Бобби тоже туда пришел, Святоша — нет. В церкви, полной народу, царила толчея. Мы стояли с одной стороны, а Бобби с другой, и одевались мы теперь тоже по-разному: он стал придавать значение своему наряду, а мы этого не делаем. Многих из присутствовавших мы видели прежде, но редко они выглядели столь серьезно и чинно. Черные очки, скупые жесты. Мессу все они отстояли, но слов молитв не знали. Нам знакома такая манера чтения молитв: религиозное чувство тут ни при чем, зато большое значение имеет элегантность, важен ритуал. Однако сердца их при этом не возрождаются, в них вообще ничего не происходит. При словах «покойся с миром» я сжал руку Луки, мы переглянулись. Мы одни знали, как это нужно нам — мир и покой.

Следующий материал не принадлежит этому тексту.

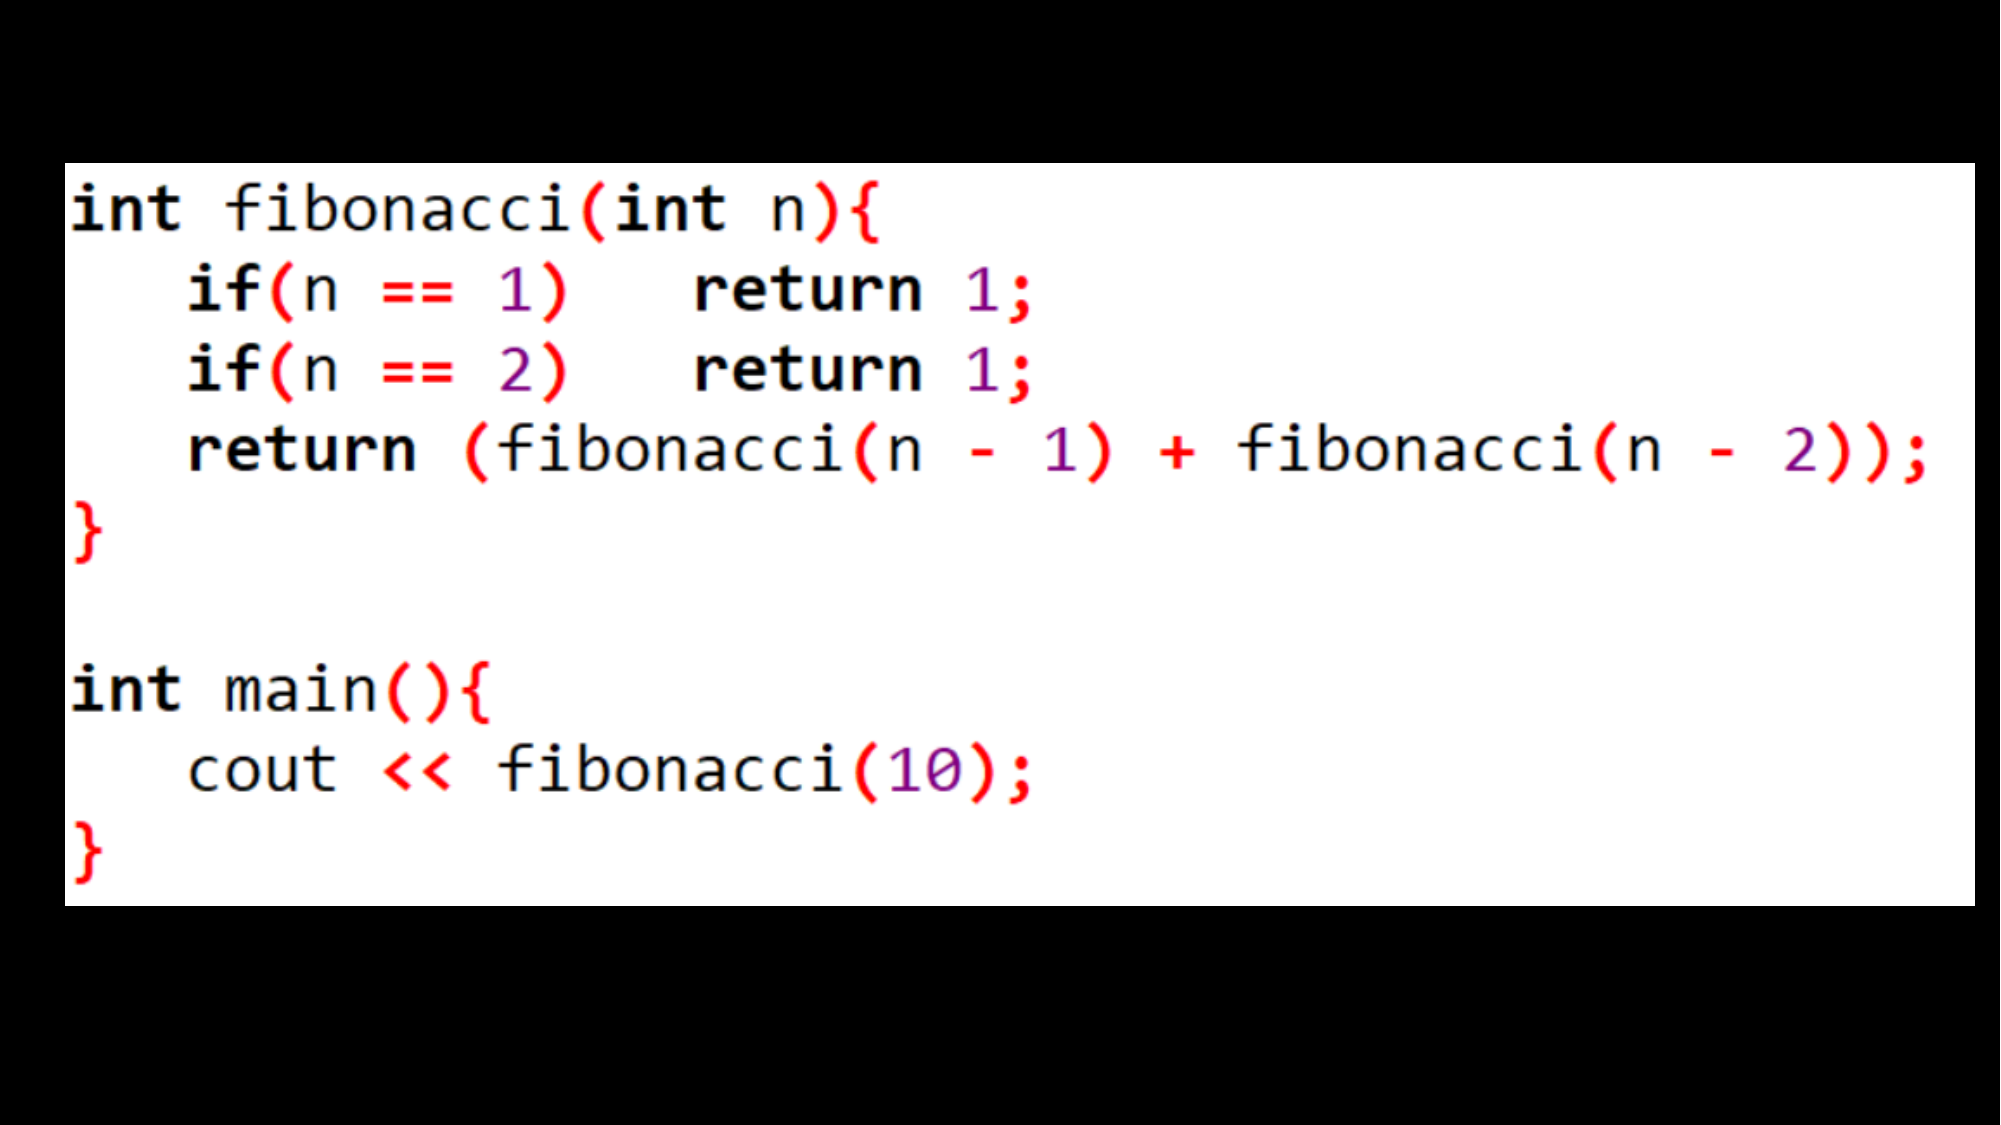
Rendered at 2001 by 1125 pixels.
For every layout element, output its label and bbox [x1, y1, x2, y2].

list [64, 163, 1975, 906]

Мы рассматривали ее издалека — речь, разумеется, об Андре, — но под жакетом ничего не было заметно, лишь только крайняя худоба — и больше ничего. Наших знаний оказалось недостаточно, чтобы понять, можно ли из этого сделать какой-либо вывод.

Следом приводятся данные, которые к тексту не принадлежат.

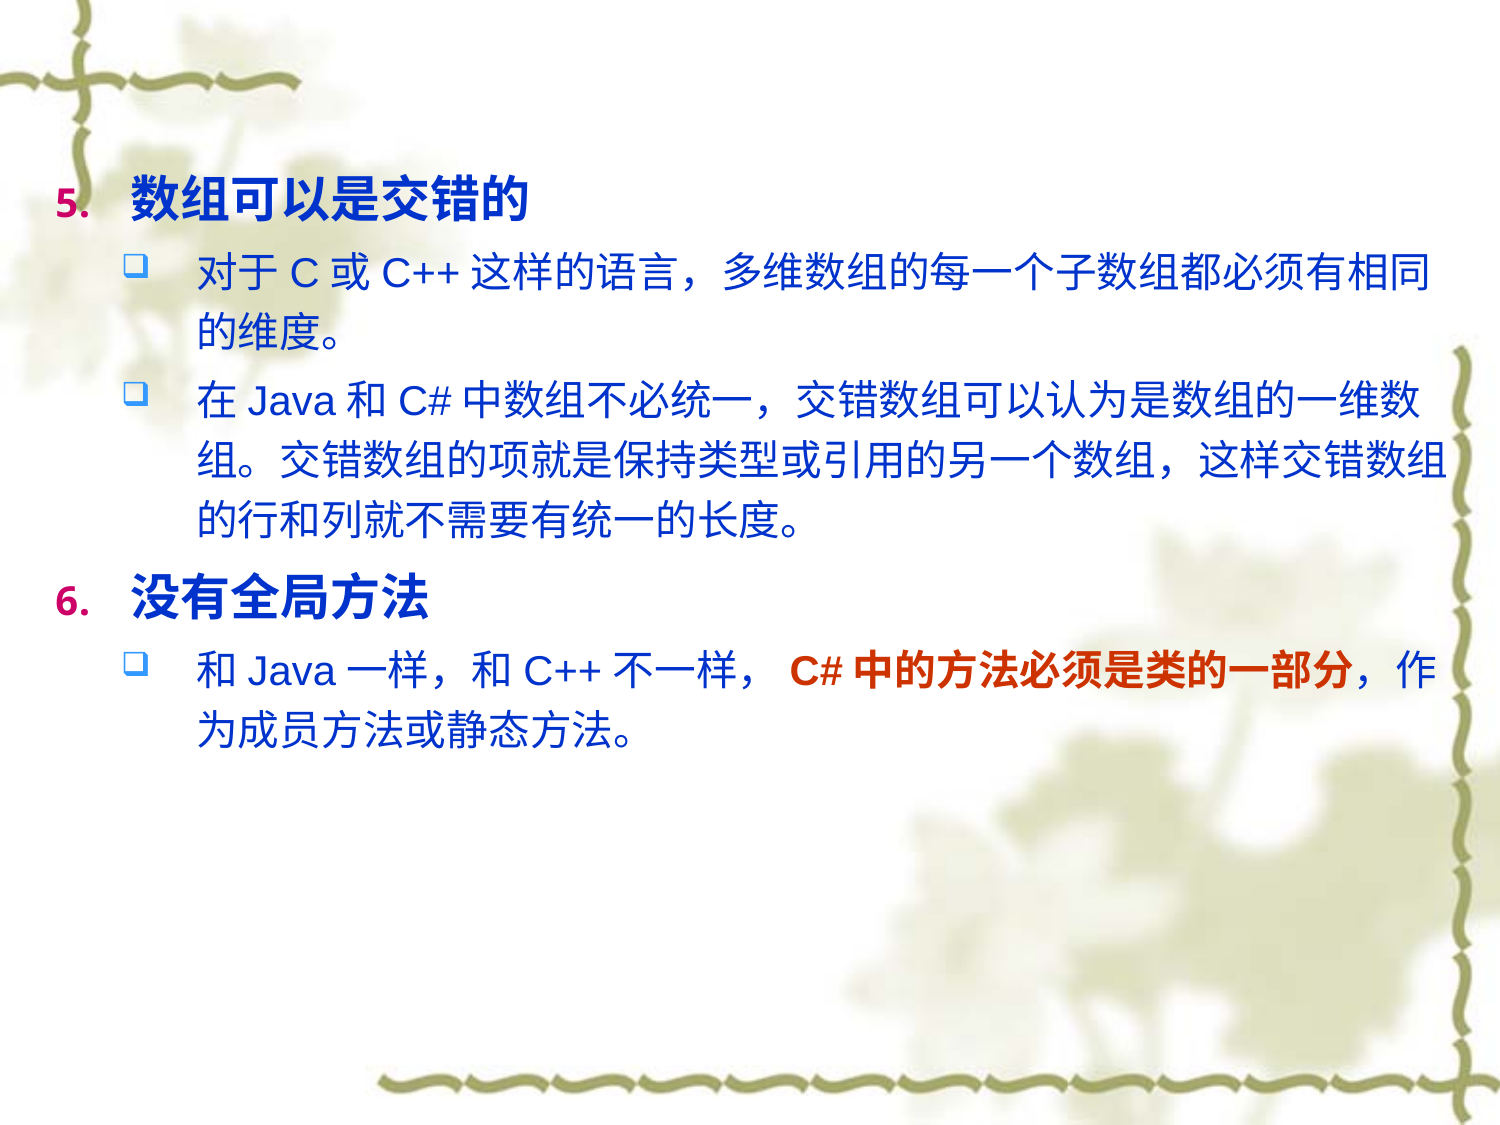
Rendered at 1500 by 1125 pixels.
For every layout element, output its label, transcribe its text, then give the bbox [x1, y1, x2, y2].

picture [0, 0, 1500, 1125]
list 数组可以是交错的 对于C或C++这样的语言，多维数组的每一个子数组都必须有相同的维度。 在Java和C#中数组不必统一，交错数组可以认为是数组的一维数组。交错数组的项就是保持类型或引用的另一个数组，这样交错数组的行和列就不需要有统一的长度。 没有全局方法 和Java一样，和C++不一样，C#中的方法必须是类的一部分，作为成员方法或静态方法。 [55, 154, 1450, 1049]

Выйдя из церкви, мы обнялись с Бобби, а потом засомневались: стоит ли выражать соболезнования Андре, как того требовали приличия. Сами в том не признаваясь, мы чего-то ждали — какого-то знака, который она сумеет нам подать. На кладбище толпились люди, и мы дождались, пока Андре отойдет в сторону от матери и от брата; она улыбалась, прекрасная, как всегда; на ней единственной не было черных очков. Мы медленно приблизились к ней, когда настала наша очередь, не отрывая от нее глаз — и теперь, когда она стояла рядом, я вдруг понял, как мне не хватало ее тела после той ночи, каждое мгновение. Я искал схожую мысль в глазах Луки, но он, казалось, просто нервничал, и все. Андре приняла соболезнования от какой-то пожилой пары, а после настал наш черед. Сначала Лука протянул ей руку, потом я, она пожала мою в ответ и промолвила с улыбкой:
— Спасибо, что пришел, — и поцеловала меня в щеку, и больше ничего. Быть может, на миг остановила на мне изучающий взгляд, но я не уверен. И уже благодарила следующего.
Андре.
— Он не наш, — сказал Лука, когда кладбище осталось позади: мы шли домой. — Не может быть, что он наш.

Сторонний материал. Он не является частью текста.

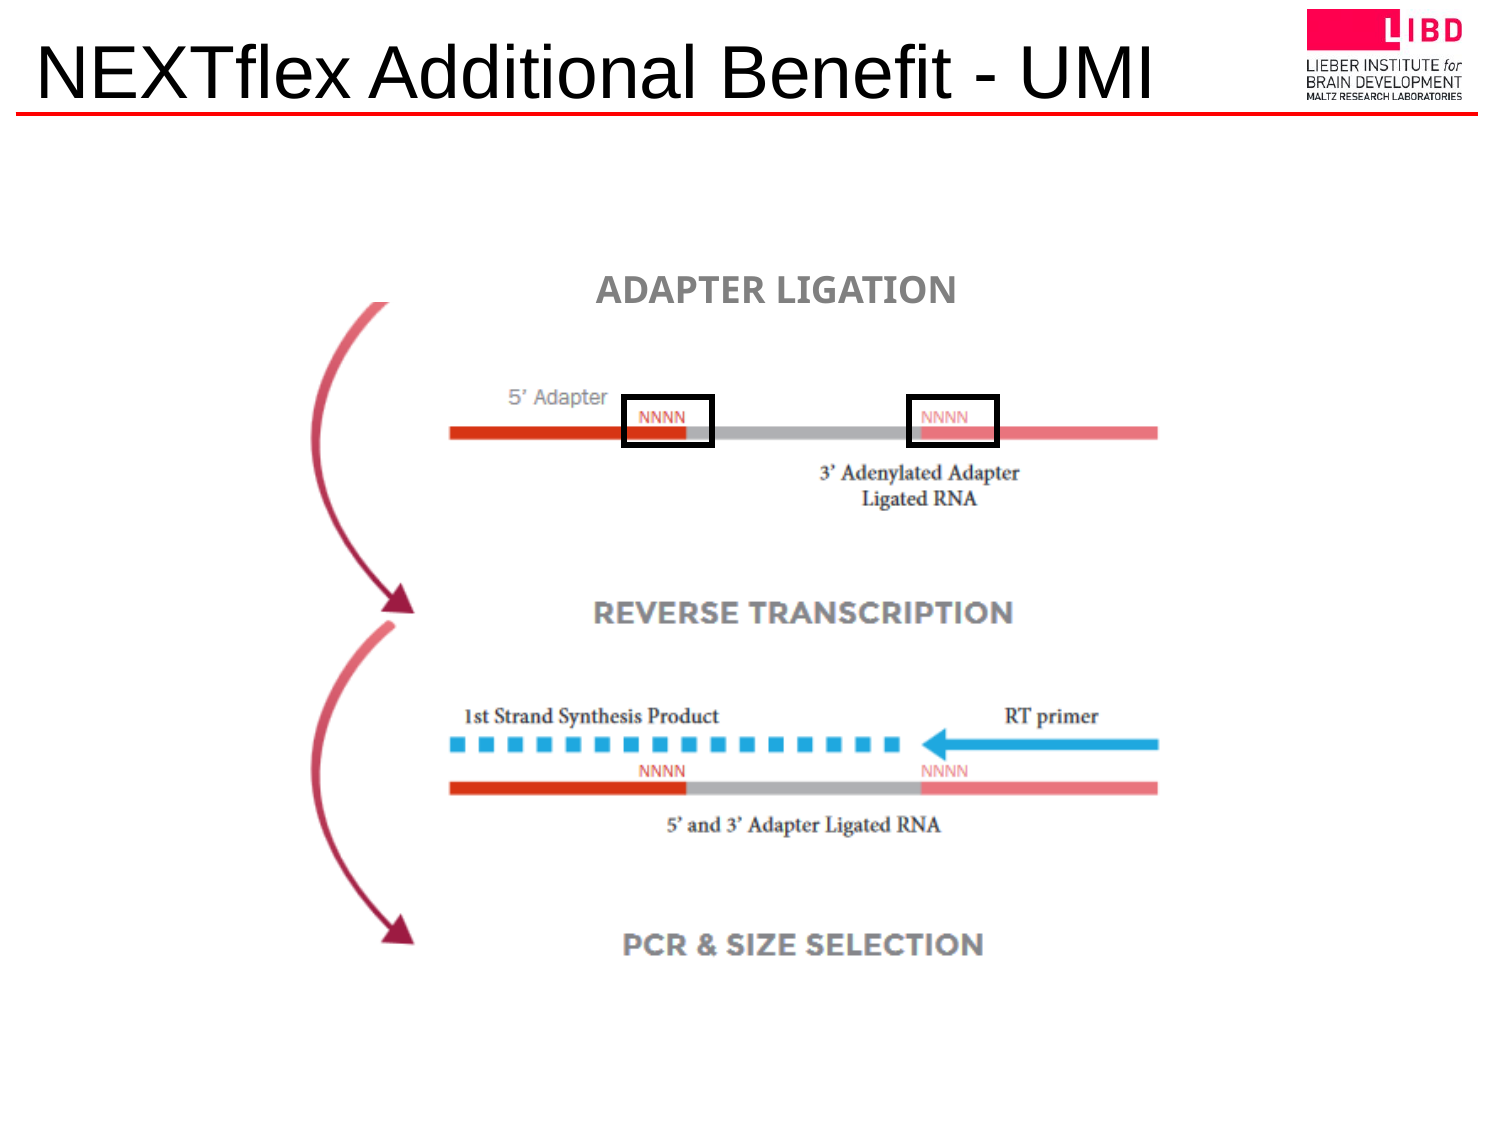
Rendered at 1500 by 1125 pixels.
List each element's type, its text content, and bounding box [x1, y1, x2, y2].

text_box NEXTflex Additional Benefit - UMI [21, 116, 1173, 121]
text_box ADAPTER LIGATION [580, 259, 973, 302]
picture [1307, 9, 1462, 100]
picture [235, 302, 1283, 982]
text_box NEXTflex Additional Benefit - UMI [21, 15, 1173, 112]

«Она бы дала нам знать», — думал я. Еще я думал о том, что этот поцелуй в щеку все стер, подобно тому как смыкается вода над камнем на дне, предавая его забвению. Я был словно наэлектризован: мне снова вернули мою жизнь. Я всячески старался объяснить это Луке, он слушал. Но шел при этом не поднимая головы. Тогда у меня возникли некоторые сомнения, и я спросил его, не сказала ли ему что-нибудь Андре. Он не ответил, только немного склонил голову набок. Я не понимал, что происходит, и резко подхватил его под руку:
— В чем дело, черт возьми?
Глаза его наполнились слезами, как в тот раз, когда мы возвращались от меня. Он упирался и дрожал. Потом проговорил:
— Вернемся туда.
— К Андре?
— Да.
— Зачем?
Теперь он уже по-настоящему плакал. Ему потребовалось время, чтобы успокоиться и ответить:
— Я больше не могу, отведи меня туда, мы должны прямо спросить ее — и все, мы же не можем жить так дальше, это глупо, я больше не могу.
Может, он даже был прав — но только не там, при всех тех людях, на похоронах. Я стыдился их. И сказал ему об этом.
— Знаешь, для меня эти их похороны ничего не значат, — возразил он.
В голосе его звучала убежденность.
Я сказал, что не пойду.
— А ты, если хочешь, иди один.
Он кивнул.
— Но ты совершаешь глупость, — предупредил я.
И двинулся прочь. Через некоторое время я обернулся: он по-прежнему стоял на месте и тер глаза тыльной стороной ладони.